Des manifestations sont déjà prévues partout en France par des « artisans et commerçants » contre les mesures sanitaires, comme à La Flèche ou à Gap. Des maires de villes comme Yerres, Les Herbiers, Perpignan, Chalon-sur-Saône, Brive-la-Gaillarde, Saint-Calais, relevant tous de la Droite ou d’extrême-Droite, ne se sont pas gênés pour prendre des arrêtés municipaux autorisant l’ouverture de commerces interdits. Et les exemples sont multiples partout dans le pays. Ces arrêtés n’ont aucune valeur juridique, mais la pression est énorme, ébranlant la base même de l’autorité centrale de l’État français.
Cela ne concerne pas seulement les petits capitalistes, puisque les grandes enseignes comme Boulanger et le groupe Fnac-Darty se sont arrogées le droit d’ouvrir, alors que les groupes Auchan et Monoprix ont annoncé qu’ils allaient eux-même accueillir dans leurs magasins des petits commerçants interdits… La bourgeoisie est pratiquement à l’unisson pour mener une fronde anti-démocratique contre les mesures sanitaires.
La pression est tellement forte que Philippe Laurent, le maire de droite de Sceaux, président de l’association Centre-Ville en Mouvement, menace directement l’État d’une contestation de grande ampleur :
« S’il n’y a pas d’assouplissement des mesures d’ici le milieu de semaine prochaine, le gouvernement devra gérer 10 000 arrêtés de maires. Ce sera la fronde ! Et cela laissera de la rancœur. D’autant que les habitants sont derrière les commerçants… »
La Droite est clairement et ouvertement à l’offensive en France, d’autant plus qu’elle est galvanisée par la question islamiste depuis plusieurs jours. Il faut vraiment s’attendre à ce que la déferlante de Droite, voire d’extrême-Droite, soit énorme dans les semaines et mois à venir.

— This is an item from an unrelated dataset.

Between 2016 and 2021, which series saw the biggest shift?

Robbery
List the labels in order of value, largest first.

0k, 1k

En face, il faudrait toute la solidité de la Gauche, assumant d’une main de fer l’intérêt de la collectivité et des mesures collectives. Le problème, c’est que cette Gauche est pour l’instant aux abonnés absents, avec dans ses rangs tout un tas d’usurpateurs allant dans le même sens que la Droite, avec en toile de fond le libéralisme libertaire économique et culturel.

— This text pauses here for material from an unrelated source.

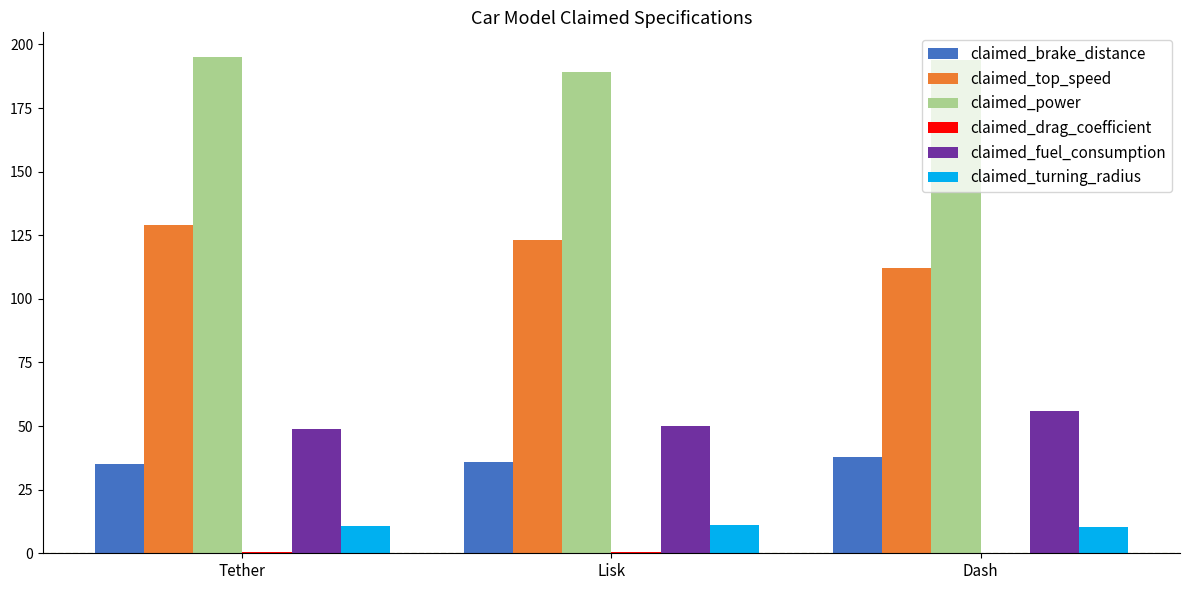

Is it true that claimed_fuel_consumption equals 50.0 at Lisk?

True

On a ainsi le PCF, qui défend les grandes surfaces françaises au prétexte de critiquer le monopole américain Amazon, dans une logique sociale-chauvine. On a ainsi Johana Rolland, la maire « socialiste » de Nantes et présidente de l’association des métropoles France urbaine, qui réclame comme la Droite « l’équité de traitement entre commerces de proximité et grandes surfaces ».
La situation est pourtant simple et ce qu’il faut est très clair : seul un confinement strict de la population est en mesure d’enrayer la circulation accrue du virus dans l’état actuel des choses. Mais pour cela, il faut assumer que la collectivité s’impose sur le capitalisme ; c’est précisément le rôle historique de la Gauche d’assumer cela contre la Droite. Une Gauche électoraliste composée de gens des couches supérieures de la société ne peut pas saisir cela.